Reproduce the records below in full and without edits, omitting images.
= Beginning of Section =
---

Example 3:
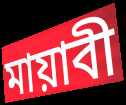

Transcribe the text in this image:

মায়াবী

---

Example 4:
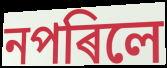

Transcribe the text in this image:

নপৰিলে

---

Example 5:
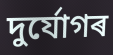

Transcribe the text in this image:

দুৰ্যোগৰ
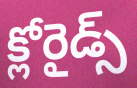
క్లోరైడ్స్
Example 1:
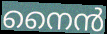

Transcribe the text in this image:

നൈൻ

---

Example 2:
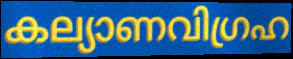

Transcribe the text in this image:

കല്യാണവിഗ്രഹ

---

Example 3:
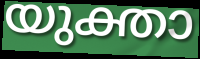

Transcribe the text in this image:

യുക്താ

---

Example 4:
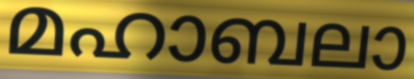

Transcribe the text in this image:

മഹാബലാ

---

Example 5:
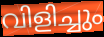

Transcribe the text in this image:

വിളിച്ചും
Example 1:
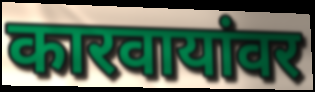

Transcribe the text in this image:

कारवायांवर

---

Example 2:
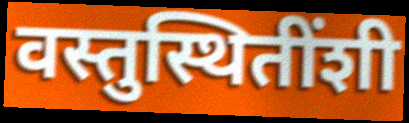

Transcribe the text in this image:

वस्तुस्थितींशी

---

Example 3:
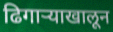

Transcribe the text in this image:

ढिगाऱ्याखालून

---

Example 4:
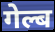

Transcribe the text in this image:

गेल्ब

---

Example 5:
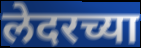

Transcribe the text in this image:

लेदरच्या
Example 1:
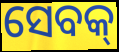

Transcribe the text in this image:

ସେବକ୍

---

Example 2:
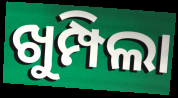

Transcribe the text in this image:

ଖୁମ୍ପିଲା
= End of Section =
**Task result:**
---

Example 3:

Transcribe the text in this image:

মায়াবী

---

Example 4:

Transcribe the text in this image:

নপৰিলে

---

Example 5:

Transcribe the text in this image:

দুৰ্যোগৰ
క్లోరైడ్స్
Example 1:

Transcribe the text in this image:

നൈൻ

---

Example 2:

Transcribe the text in this image:

കല്യാണവിഗ്രഹ

---

Example 3:

Transcribe the text in this image:

യുക്താ

---

Example 4:

Transcribe the text in this image:

മഹാബലാ

---

Example 5:

Transcribe the text in this image:

വിളിച്ചും
Example 1:

Transcribe the text in this image:

कारवायांवर

---

Example 2:

Transcribe the text in this image:

वस्तुस्थितींशी

---

Example 3:

Transcribe the text in this image:

ढिगाऱ्याखालून

---

Example 4:

Transcribe the text in this image:

गेल्ब

---

Example 5:

Transcribe the text in this image:

लेदरच्या
Example 1:

Transcribe the text in this image:

ସେବକ୍

---

Example 2:

Transcribe the text in this image:

ଖୁମ୍ପିଲା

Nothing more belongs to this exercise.